# YOUR TASK
Could you change "without correction" to "unaltered" throughout the stretch from the line containing "volume in gal" through the end of the records, leaving everything else unchanged and omitting the pictures?

━━━━━ ENTRIES PROVIDED ━━━━━

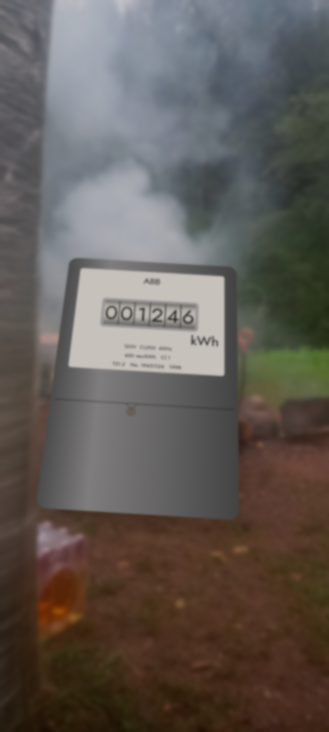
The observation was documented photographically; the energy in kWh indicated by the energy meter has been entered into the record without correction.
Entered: 1246 kWh
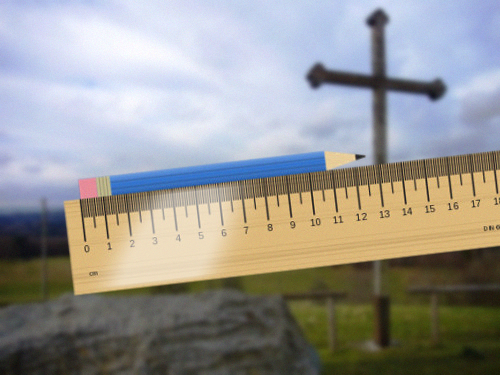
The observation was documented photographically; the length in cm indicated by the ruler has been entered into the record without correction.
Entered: 12.5 cm
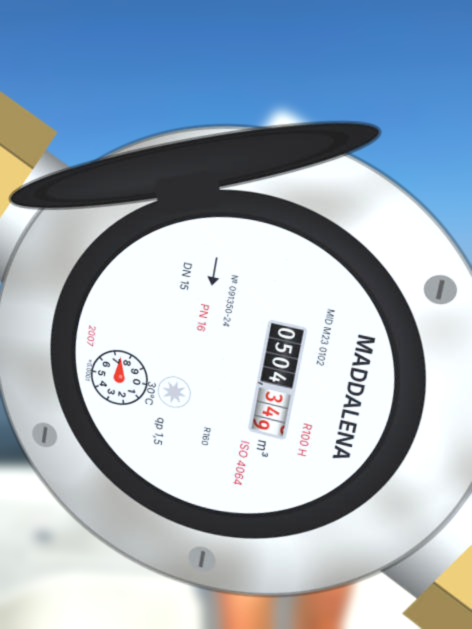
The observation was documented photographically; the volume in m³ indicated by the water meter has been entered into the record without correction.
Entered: 504.3487 m³
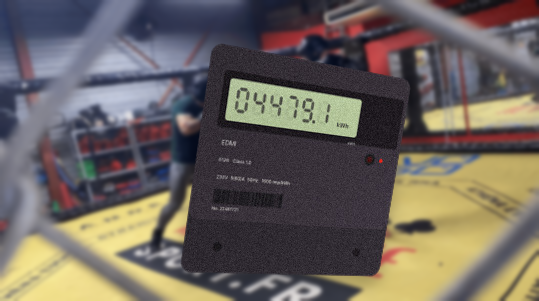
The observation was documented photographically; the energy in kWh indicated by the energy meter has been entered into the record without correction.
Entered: 4479.1 kWh
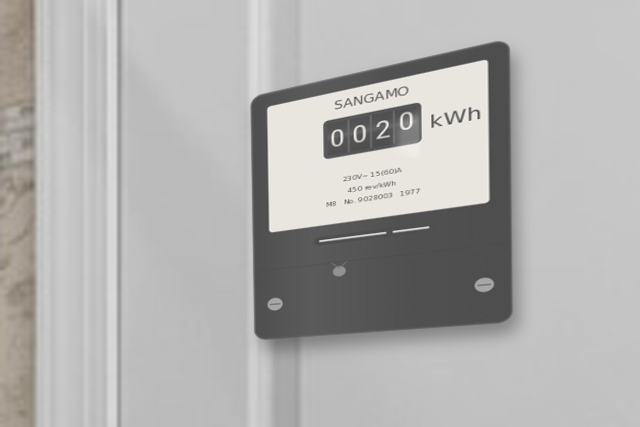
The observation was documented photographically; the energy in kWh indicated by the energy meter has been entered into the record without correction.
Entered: 20 kWh
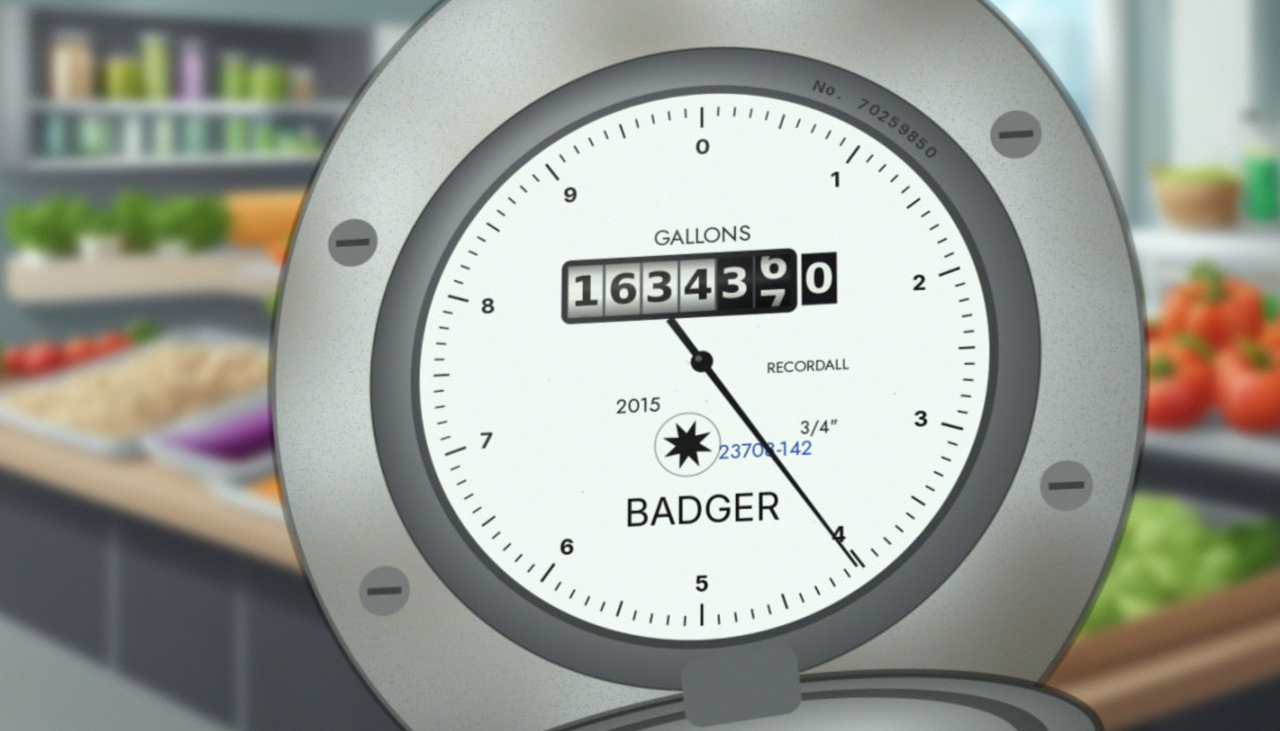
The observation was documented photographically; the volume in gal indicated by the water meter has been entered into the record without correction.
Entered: 1634364.0 gal
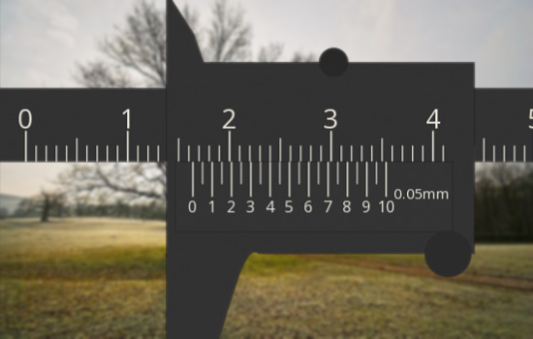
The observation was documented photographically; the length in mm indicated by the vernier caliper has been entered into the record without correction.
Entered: 16.4 mm
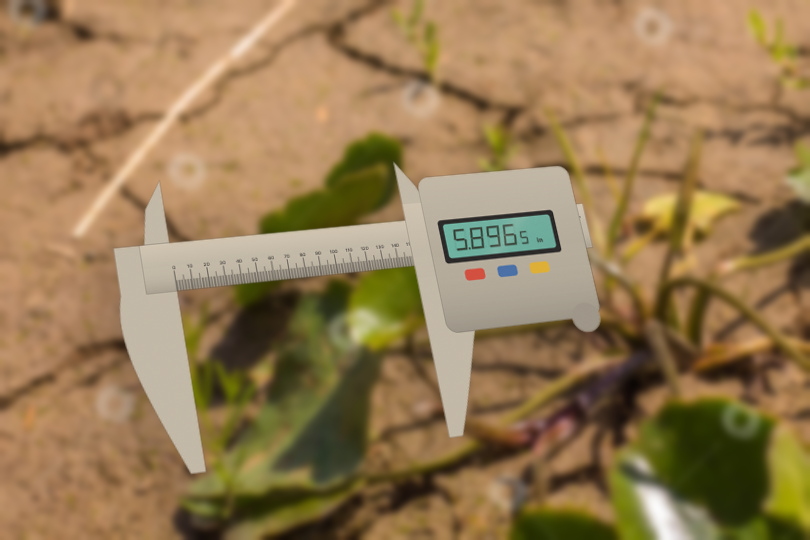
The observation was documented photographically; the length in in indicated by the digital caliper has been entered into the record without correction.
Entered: 5.8965 in
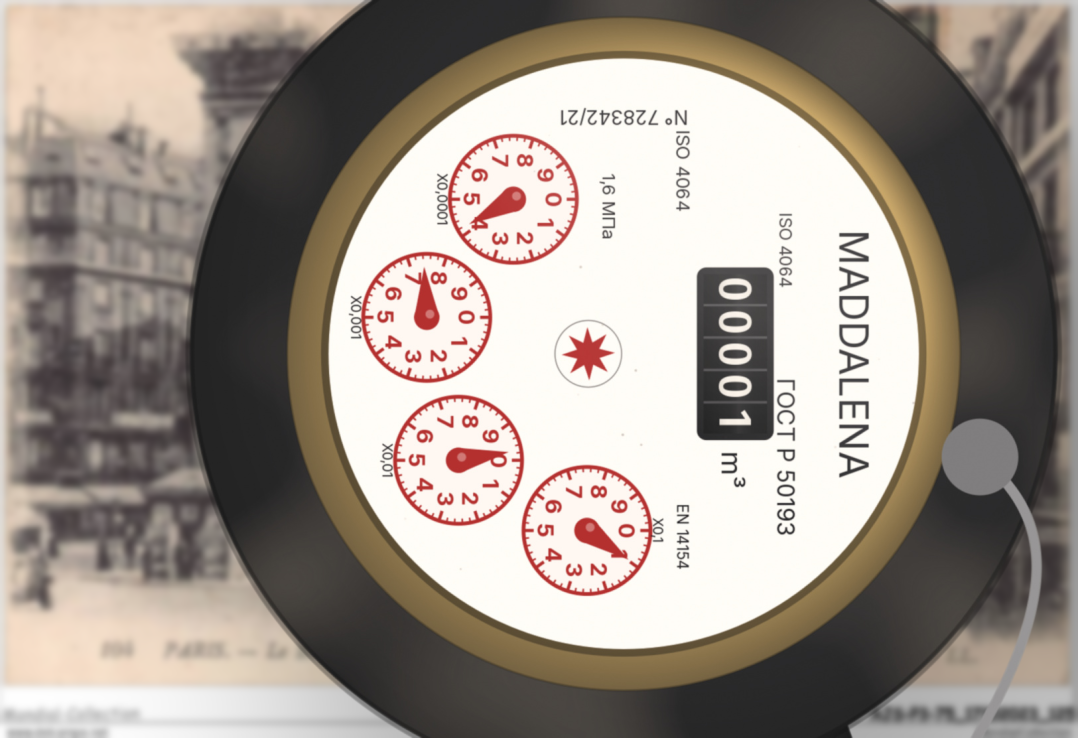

━━━━━

# WRITTEN ANSWER
The observation was documented photographically; the volume in gal indicated by the water meter has been entered into the record unaltered.
Entered: 1634364.0 gal
The observation was documented photographically; the length in mm indicated by the vernier caliper has been entered into the record unaltered.
Entered: 16.4 mm
The observation was documented photographically; the length in in indicated by the digital caliper has been entered into the record unaltered.
Entered: 5.8965 in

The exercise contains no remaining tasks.